The journalist and historian Jonathan Mirsky dismissed Mr. Sorley’s argument in The New York Review of Books, writing that “it fails as a piece of serious analysis” because “it never addresses the most telling question of all: Why were the South Vietnamese armies, backed by the most powerful country in the world, so weak?”
Mr. Mirsky characterized the book as “an embittered defense of Creighton Abrams,” and indeed Mr. Sorley devoted much space to the general’s Accelerated Pacification Campaign, which he believed was the key to his strategy, and his success.
“The central goal of the APC, as it was called for short, was to raise 1,000 contested hamlets to relatively secure status in a ninety-day period,” Mr. Sorley wrote. “When the campaign showed greater than expected success early in the process, the number of targeted hamlets was raised to 1,300, and by early January 1969 some force had been moved into 1,320 of them.”
But other historians pointed out, as Mr. Mirsky wrote in a review of Mr. Sorley’s Westmoreland biography, that General Abrams “championed ‘clear and hold’ operations like ‘Speedy Express,’ in which the Ninth Division ‘had taken off the kid gloves’ during its six-month operation in the delta. This led to an enormous number of civilian casualties.”
Mr. Sorley was sharply critical of Ken Burns’s widely acclaimed 2017 PBS documentary series about the Vietnam War, which documented the war’s horrific missteps; he called it “deeply flawed.”
Lewis Stone Sorley III was born on Aug. 3, 1934, in West Point, N.Y., the son of Col. Merrow Sorley, who taught military art and engineering at the U.S. Military Academy, and Louise (Hunt) Sorley. Bob, as his family called him, graduated from the Texas Military Institute in San Antonio in 1951, and from West Point in 1956 with a degree in military engineering.
There followed a long career in the military: From 1957 to 1960, in Germany, he was a tank platoon leader; from 1963 to 1966, after earning an M.A. in English literature from the University of Pennsylvania, he was an instructor and assistant professor in the English department at West Point. He was an executive officer in a tank battalion in Vietnam in 1966 and 1967, before serving as assistant secretary of the general staff there from 1968 to 1970; and in 1973, he joined the faculty of the U.S. Army War College in the department of military planning and strategy.
After retiring from the Army in 1976, he was a senior civilian official in the C.I.A. In 1979, he received a Ph.D. in national security policy from Johns Hopkins University.
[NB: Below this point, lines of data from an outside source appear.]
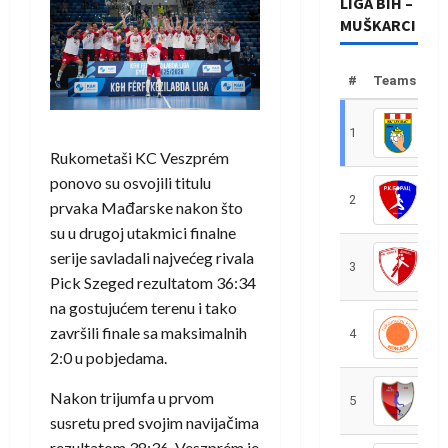
LIGA BIH –
MUŠKARCI
#
Teams
1
R
Rukometaši
KC Veszprém
ponovo su osvojili titulu
2
R
prvaka Mađarske nakon što
su u drugoj utakmici finalne
serije savladali najvećeg rivala
3
R
Pick Szeged
rezultatom 36:34
na gostujućem terenu i tako
završili finale sa maksimalnih
4
R
2:0 u pobjedama.
Nakon trijumfa u prvom
5
R
susretu pred svojim navijačima
rezultatom 38:36, Veszprém je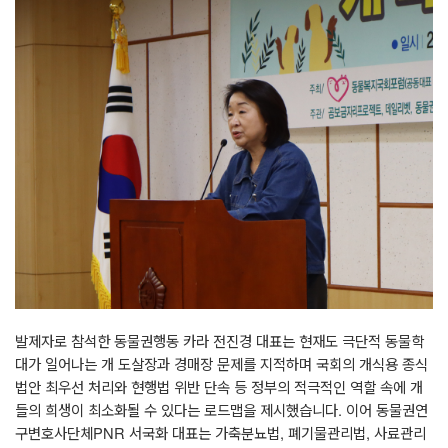
발제자로 참석한 동물권행동 카라 전진경 대표는 현재도 극단적 동물학
대가 일어나는 개 도살장과 경매장 문제를 지적하며 국회의 개식용 종식
법안 최우선 처리와 현행법 위반 단속 등 정부의 적극적인 역할 속에 개
들의 희생이 최소화될 수 있다는 로드맵을 제시했습니다
.
이어 동물권연
구변호사단체
PNR
서국화 대표는 가축분뇨법
,
폐기물관리법
,
사료관리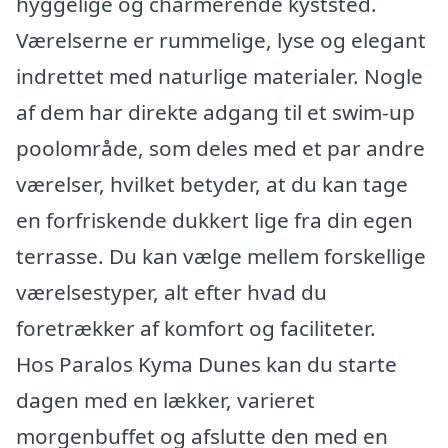
hyggelige og charmerende kyststed.
Værelserne er rummelige, lyse og elegant
indrettet med naturlige materialer. Nogle
af dem har direkte adgang til et swim-up
poolområde, som deles med et par andre
værelser, hvilket betyder, at du kan tage
en forfriskende dukkert lige fra din egen
terrasse. Du kan vælge mellem forskellige
værelsestyper, alt efter hvad du
foretrækker af komfort og faciliteter.
Hos Paralos Kyma Dunes kan du starte
dagen med en lækker, varieret
morgenbuffet og afslutte den med en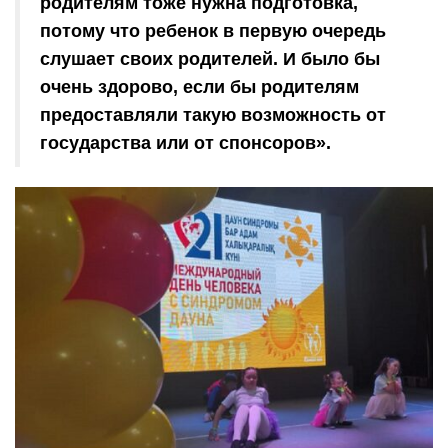
родителям тоже нужна подготовка,
потому что ребенок в первую очередь
слушает своих родителей. И было бы
очень здорово, если бы родителям
предоставляли такую возможность от
государства или от спонсоров».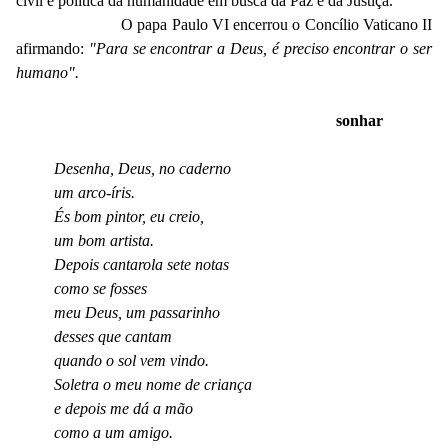
civil e política da humanidade em busca da Paz e da Justiça.
O papa Paulo VI encerrou o Concílio Vaticano II
afirmando:
"Para se encontrar a Deus, é preciso encontrar o ser
humano".
sonhar
Desenha, Deus, no caderno
um arco-íris.
És bom pintor, eu creio,
um bom artista.
Depois cantarola sete notas
como se fosses
meu Deus, um passarinho
desses que cantam
quando o sol vem vindo.
Soletra o meu nome de criança
e depois me dá a mão
como a um amigo.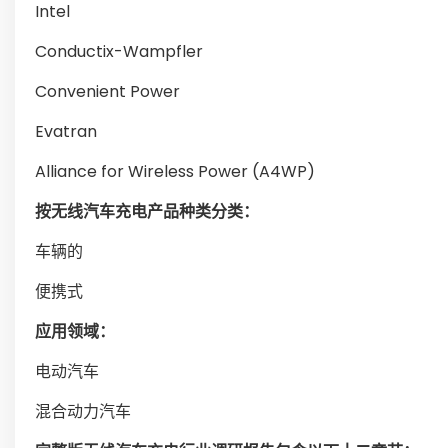
Intel
Conductix-Wampfler
Convenient Power
Evatran
Alliance for Wireless Power (A4WP)
按无线汽车充电产品种类分类：
车辆的
便携式
应用领域：
电动汽车
混合动力汽车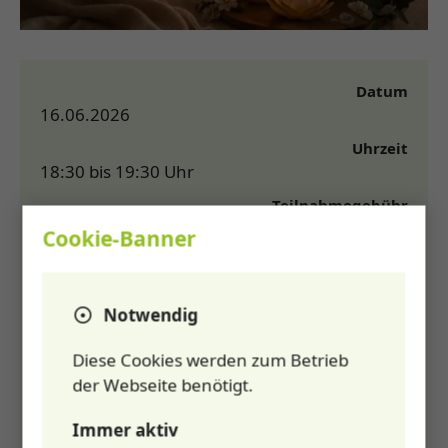
Datum
16.06.2026
Uhrzeit
18:30 bis 19:30 Uhr
Teilnahmegebühr
24,00 €
Cookie-Banner
Veranstaltungsart
Bewegung, Entspannung
Notwendig
Zielgruppe
Patientinnen und Patienten, Gäste
Diese Cookies werden zum Betrieb
Veranstalter
der Webseite benötigt.
Gesundheitslounge
Marienfelder Chaussee 160
Immer aktiv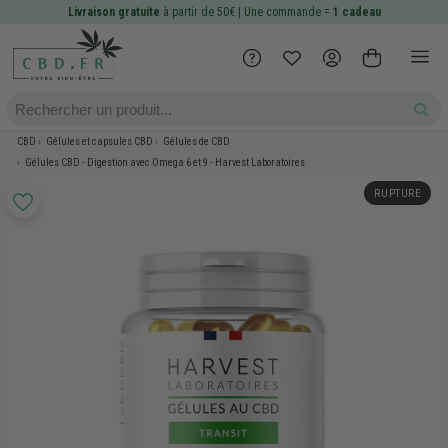
Livraison gratuite
à partir de 50€ | Une commande =
1 cadeau
CBD
Gélules et capsules CBD
Gélules de CBD
Gélules CBD - Digestion avec Omega 6 et 9 - Harvest Laboratoires
RUPTURE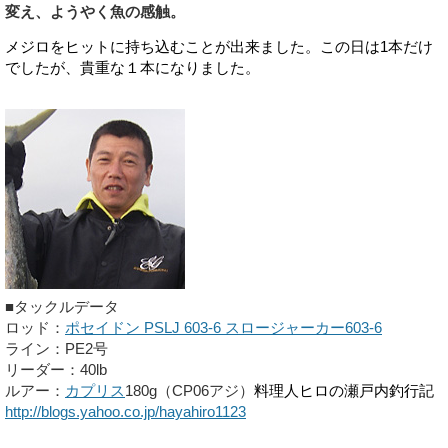
変え、ようやく魚の感触。
メジロをヒットに持ち込むことが出来ました。この日は1本だけ
でしたが、貴重な１本になりました。
■タックルデータ
ロッド：
ポセイドン PSLJ 603-6 スロージャーカー603-6
ライン：PE2号
リーダー：40lb
ルアー：
カプリス
180g（CP06アジ）
料理人ヒロの瀬戸内釣行記
http://blogs.yahoo.co.jp/hayahiro1123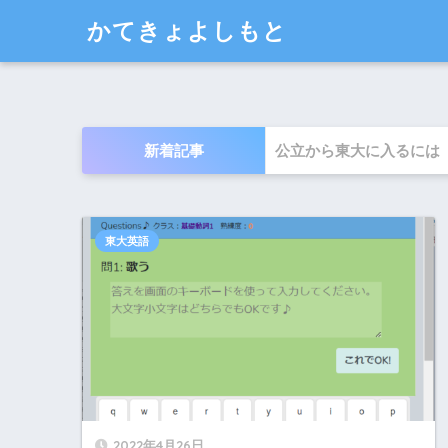
かてきょよしもと
新着記事
公立から東大に入るには
東大英語
2022年4月26日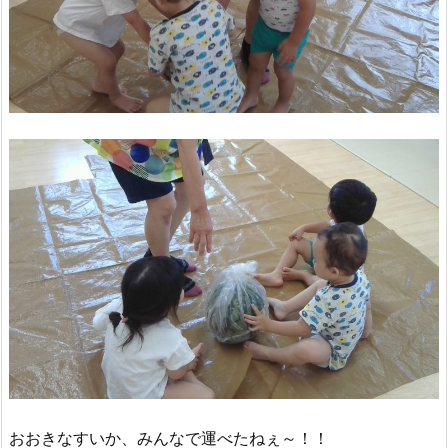
おおきなすいか、みんなで運べたねぇ～！！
Mr. Sorley was also the author of “Honor Bright: History and Origins of the West Point Honor Code and System” (2008), “Vietnam Chronicles: The Abrams Tapes, 1968-1972” (2004), “Honorable Warrior: General Harold K. Johnson and the Ethics of Command” (1998), “Thunderbolt: General Creighton Abrams and the Army of His Times” (1992) and “Arms Transfers Under Nixon: A Policy Analysis” (1983).
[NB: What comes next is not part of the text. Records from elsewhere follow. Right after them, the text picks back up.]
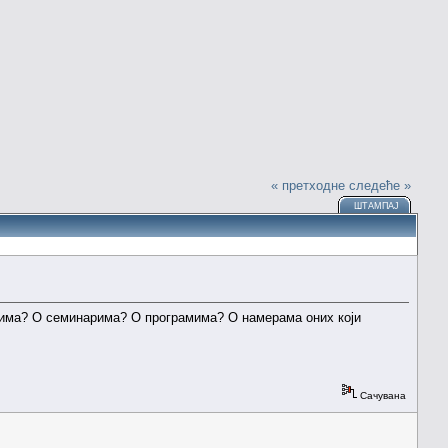
« претходне
следеће »
ШТАМПАЈ
ицима? О семинарима? О програмима? О намерама оних који
Сачувана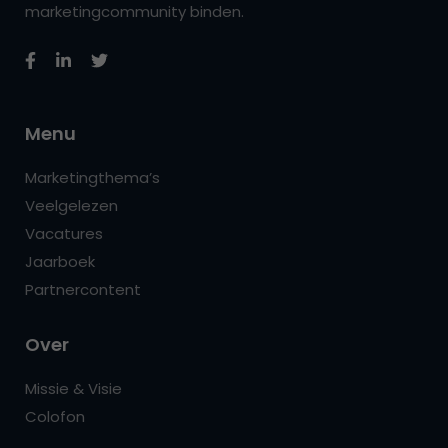
marketingcommunity binden.
Menu
Marketingthema’s
Veelgelezen
Vacatures
Jaarboek
Partnercontent
Over
Missie & Visie
Colofon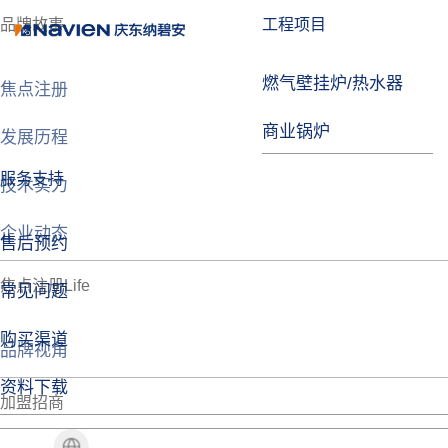
品牌故事
工程项目
燃气壁挂炉/热水器
焦点注册
商业锅炉
发展历程
服务支持
技术实力
企业动态
售后预约
焦点注册Life
常见问题
购买渠道
品牌视角
资料下载
加盟招商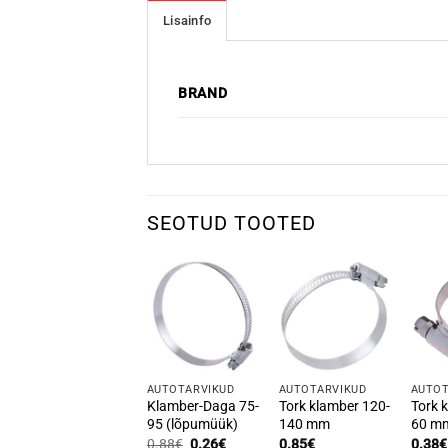
Lisainfo
BRAND
SEOTUD TOOTED
AUTOTARVIKUD
AUTOTARVIKUD
AUTOT
Klamber-Daga 75-
Tork klamber 120-
Tork 
95 (lõpumüük)
140 mm
60 m
Algne
Praegune
0.88
€
0.26
€
0.85
€
0.38
€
In addition to his stepdaughter, Mr. Sorley is survived by two stepsons, Douglas and Timothy Becker; a sister, Judith Simpson; and four step-grandchildren. Mr. Sorley’s wife, Virginia, died this year, and a daughter from a previous marriage, Kathy Sorley, died in 2018.
“He loved the Army, and being in the military, and driving tanks,” Ms. Merritt, his stepdaughter, said in an interview. “And he so greatly admired the generals he wrote about.”